Several factors are contributing to this growth trajectory. The intensifying summer heat, coupled with rising disposable incomes and an aspiration for enhanced lifestyles, is driving the demand for room air conditioners. Additionally, easy access to consumer finance options has made purchasing air conditioners more accessible to a broader consumer base.
Voltas reported a record-breaking sales performance in 2023-24, with over 2 million AC units sold, the highest ever recorded by any brand in a single year. Notably, the company sold 1 million units in just 110 days from January 1 to April 20, 2024. This surge in sales was particularly pronounced during the scorching summer months of April and May, where temperatures soared to around 45 degrees Celsius, resulting in a two-fold increase in sales for several companies.
Looking ahead, Voltas aims to solidify its market dominance through the expansion of Exclusive Brand Outlets (EBOs) and other distribution channels. The company is also keenly aware of the competitive pressures in the Commercial Air Conditioning (CAC) sector, where international players are increasingly focusing their efforts. The demand for CAC is growing across various industries and commercial establishments, driven by the twin objectives of comfort and sustainability.
The Consumer Electronics and Appliances Manufacturers Association has forecasted record RAC sales this year, with an estimated annual sale of around 14 million units in 2024. However, the industry faces challenges due to the recent implementation of Quality Control Orders (QCO) norms, which impact the importation of components. Despite the dependency on imports for approximately 65 to 70 per cent of the product value, the industry is adapting to these new regulations.
Voltas’ annual report also projects robust growth in the commercial refrigeration (CR) segment, expecting an annual growth rate of over 10 per cent until FY 2028-29. Many product categories within this segment are anticipated to achieve high double-digit growth rates.

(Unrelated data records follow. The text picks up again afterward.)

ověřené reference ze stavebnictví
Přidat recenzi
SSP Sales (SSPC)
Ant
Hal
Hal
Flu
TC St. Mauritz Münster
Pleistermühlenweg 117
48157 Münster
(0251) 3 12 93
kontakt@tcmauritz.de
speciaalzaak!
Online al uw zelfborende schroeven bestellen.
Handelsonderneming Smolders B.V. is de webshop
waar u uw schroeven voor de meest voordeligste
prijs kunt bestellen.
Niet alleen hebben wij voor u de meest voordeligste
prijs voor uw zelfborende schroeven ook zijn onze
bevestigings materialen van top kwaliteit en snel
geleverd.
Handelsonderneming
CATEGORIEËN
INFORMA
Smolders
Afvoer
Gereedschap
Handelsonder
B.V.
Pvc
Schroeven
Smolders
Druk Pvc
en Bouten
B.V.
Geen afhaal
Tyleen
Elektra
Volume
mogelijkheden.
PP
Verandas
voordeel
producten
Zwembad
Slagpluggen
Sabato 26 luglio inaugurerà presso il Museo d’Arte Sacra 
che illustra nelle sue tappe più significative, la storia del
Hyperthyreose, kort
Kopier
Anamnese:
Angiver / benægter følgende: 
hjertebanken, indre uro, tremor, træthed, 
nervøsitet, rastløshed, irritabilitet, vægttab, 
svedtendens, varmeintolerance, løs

Under the ‘Make in India’ initiative, numerous brands have established new facilities and expanded local manufacturing capabilities. This has created a substantial local manufacturing base in key categories, intensifying competition and posing challenges in terms of market share and profitability.
In summary, India’s air-conditioner market is on a strong growth trajectory, driven by favorable economic and climatic factors. Companies like Voltas are strategically positioning themselves to capitalize on this growth, despite the challenges posed by increased competition and regulatory changes. The industry’s reliance on imported components remains a significant hurdle, but initiatives like ‘Make in India’ are fostering a more competitive and self-sufficient manufacturing landscape.